NanoChat – The best ChatGPT that $100 can buy

1. mhitza ◴[13 Oct 25 17:43 UTC] No.45571218[source]▶

Should be "that you can train for $100"

Curios to try it someday on a set of specialized documents. Though as I understand the cost of running this is whatever GPU you can rent with 80GB of VRAM. Which kind of leaves hobbyists and students out. Unless some cloud is donating gpu compute capacity.

replies(2): >>45571268 #>>45571369 #

2. portaouflop ◴[13 Oct 25 17:49 UTC] No.45571268[source]▶

>>45571218 (TP) #

If I have let’s say 40gb RAM does it not work at all or just take twice as long to train?

replies(1): >>45571442 #

3. Onavo ◴[13 Oct 25 17:56 UTC] No.45571369[source]▶

>>45571218 (TP) #

A GPU with 80GB VRAM costs around $1-3 USD an hour on commodity clouds (i.e. the non-Big 3 bare metal providers e.g. https://getdeploying.com/reference/cloud-gpu/nvidia-h100). I think it's accessible to most middle class users in first world countries.

replies(1): >>45571954 #

4. typpilol ◴[13 Oct 25 18:02 UTC] No.45571442[source]▶

>>45571268 #

Won't work at all. Or if it does it'll be so slow since it'll have to go to the disk for every single calculation so it won't ever finish.

replies(1): >>45572601 #

5. antinomicus ◴[13 Oct 25 18:49 UTC] No.45571954[source]▶

>>45571369 #

Isn’t the whole point to run your model locally?

replies(4): >>45572029 #>>45572031 #>>45572477 #>>45572856 #

6. theptip ◴[13 Oct 25 18:56 UTC] No.45572029{3}[source]▶

>>45571954 #

No, that’s clearly not a goal of this project.

This is a learning tool. If you want a local model you are almost certainly better using something trained on far more compute. (Deepseek, Qwen, etc)

7. yorwba ◴[13 Oct 25 18:56 UTC] No.45572031{3}[source]▶

>>45571954 #

The 80 GB are for training with a batch size of 32 times 2048 tokens each. Since the model has only about 560M parameters, you could probably run it on CPU, if a bit slow.

8. jsight ◴[13 Oct 25 19:39 UTC] No.45572477{3}[source]▶

>>45571954 #

I'd guess that this will output faster than the average reader can read, even while using only CPU inferencing on a modern-ish CPU.

The param count is small enough that even cheap (<$500) GPUs would work too.
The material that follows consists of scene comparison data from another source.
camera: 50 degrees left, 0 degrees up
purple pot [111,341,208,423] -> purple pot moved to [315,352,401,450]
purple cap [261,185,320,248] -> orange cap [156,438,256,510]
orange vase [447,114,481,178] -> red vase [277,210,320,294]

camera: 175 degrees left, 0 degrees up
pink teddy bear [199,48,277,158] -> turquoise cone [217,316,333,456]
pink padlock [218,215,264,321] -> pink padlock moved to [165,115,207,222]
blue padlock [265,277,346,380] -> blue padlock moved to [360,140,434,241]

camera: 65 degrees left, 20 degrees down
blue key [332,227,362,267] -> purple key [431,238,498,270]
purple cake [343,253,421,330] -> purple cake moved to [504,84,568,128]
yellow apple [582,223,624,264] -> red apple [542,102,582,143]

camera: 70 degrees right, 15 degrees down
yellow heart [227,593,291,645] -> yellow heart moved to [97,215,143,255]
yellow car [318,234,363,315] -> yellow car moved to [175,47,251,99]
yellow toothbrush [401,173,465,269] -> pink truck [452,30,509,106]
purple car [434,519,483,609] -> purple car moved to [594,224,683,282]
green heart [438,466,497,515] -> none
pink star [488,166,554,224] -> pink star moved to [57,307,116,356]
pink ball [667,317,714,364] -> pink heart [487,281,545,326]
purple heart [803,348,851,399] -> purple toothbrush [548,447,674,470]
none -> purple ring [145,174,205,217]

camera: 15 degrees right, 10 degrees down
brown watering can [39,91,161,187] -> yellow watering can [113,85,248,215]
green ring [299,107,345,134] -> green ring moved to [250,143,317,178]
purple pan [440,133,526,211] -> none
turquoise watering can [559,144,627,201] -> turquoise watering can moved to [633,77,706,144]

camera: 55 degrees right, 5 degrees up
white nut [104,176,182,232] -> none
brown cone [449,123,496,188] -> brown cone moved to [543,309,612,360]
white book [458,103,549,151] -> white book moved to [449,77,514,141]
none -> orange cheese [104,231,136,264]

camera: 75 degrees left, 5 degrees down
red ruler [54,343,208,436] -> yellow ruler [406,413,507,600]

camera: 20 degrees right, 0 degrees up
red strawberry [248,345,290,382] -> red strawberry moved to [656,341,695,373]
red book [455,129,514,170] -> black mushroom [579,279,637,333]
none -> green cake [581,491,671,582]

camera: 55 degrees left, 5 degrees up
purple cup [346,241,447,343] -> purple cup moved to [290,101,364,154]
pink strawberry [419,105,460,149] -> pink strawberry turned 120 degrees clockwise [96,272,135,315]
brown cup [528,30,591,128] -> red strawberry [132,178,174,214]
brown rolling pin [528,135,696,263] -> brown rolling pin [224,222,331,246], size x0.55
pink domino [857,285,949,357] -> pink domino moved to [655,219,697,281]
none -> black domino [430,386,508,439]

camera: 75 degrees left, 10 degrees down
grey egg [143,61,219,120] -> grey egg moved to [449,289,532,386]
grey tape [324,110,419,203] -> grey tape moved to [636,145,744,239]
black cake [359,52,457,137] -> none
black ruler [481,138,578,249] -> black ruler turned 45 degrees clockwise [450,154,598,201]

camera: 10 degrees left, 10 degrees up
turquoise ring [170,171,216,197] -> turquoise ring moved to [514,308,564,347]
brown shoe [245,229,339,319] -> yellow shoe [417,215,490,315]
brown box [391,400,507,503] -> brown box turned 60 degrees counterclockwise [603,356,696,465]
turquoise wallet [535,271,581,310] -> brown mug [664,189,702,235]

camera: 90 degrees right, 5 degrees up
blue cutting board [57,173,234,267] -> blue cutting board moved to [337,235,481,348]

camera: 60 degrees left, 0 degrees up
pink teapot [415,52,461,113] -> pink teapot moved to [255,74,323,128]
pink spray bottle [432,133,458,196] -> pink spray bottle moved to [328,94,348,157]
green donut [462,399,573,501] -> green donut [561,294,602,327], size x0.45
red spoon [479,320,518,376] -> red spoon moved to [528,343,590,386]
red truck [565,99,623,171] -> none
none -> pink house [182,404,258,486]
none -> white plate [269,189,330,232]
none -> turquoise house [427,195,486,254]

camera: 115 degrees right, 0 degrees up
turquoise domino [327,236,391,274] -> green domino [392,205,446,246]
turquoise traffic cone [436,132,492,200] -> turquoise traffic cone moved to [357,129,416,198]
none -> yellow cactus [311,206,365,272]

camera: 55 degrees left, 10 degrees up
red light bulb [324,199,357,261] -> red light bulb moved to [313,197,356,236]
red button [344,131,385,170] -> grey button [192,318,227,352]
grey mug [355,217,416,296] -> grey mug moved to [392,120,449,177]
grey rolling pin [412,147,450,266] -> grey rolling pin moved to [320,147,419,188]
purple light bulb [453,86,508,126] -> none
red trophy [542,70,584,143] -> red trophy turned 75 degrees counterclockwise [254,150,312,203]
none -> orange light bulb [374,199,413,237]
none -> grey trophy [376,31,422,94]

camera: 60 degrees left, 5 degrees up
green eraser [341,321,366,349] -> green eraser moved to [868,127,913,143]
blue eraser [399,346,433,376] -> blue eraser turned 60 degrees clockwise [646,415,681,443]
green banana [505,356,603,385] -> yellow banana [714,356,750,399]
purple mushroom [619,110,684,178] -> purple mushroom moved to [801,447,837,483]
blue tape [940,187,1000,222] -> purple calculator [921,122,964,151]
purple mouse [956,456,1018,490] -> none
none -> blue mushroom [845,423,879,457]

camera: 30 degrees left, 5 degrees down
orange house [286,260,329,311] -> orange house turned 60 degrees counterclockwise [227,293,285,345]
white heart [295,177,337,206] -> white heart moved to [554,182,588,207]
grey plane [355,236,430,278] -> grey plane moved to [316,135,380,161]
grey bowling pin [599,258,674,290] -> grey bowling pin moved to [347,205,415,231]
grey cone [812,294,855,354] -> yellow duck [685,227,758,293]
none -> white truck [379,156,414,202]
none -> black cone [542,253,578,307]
9. karpathy ◴[13 Oct 25 19:51 UTC] No.45572601{3}[source]▶

>>45571442 #

It will work great with 40GB GPU, probably a bit less than twice slower. These are micro models of a few B param at most and fit easily during both training and inference.

10. simonw ◴[13 Oct 25 20:14 UTC] No.45572856{3}[source]▶

>>45571954 #

You can run a model locally on much less expensive hardware. It's training that requires the really big GPUs.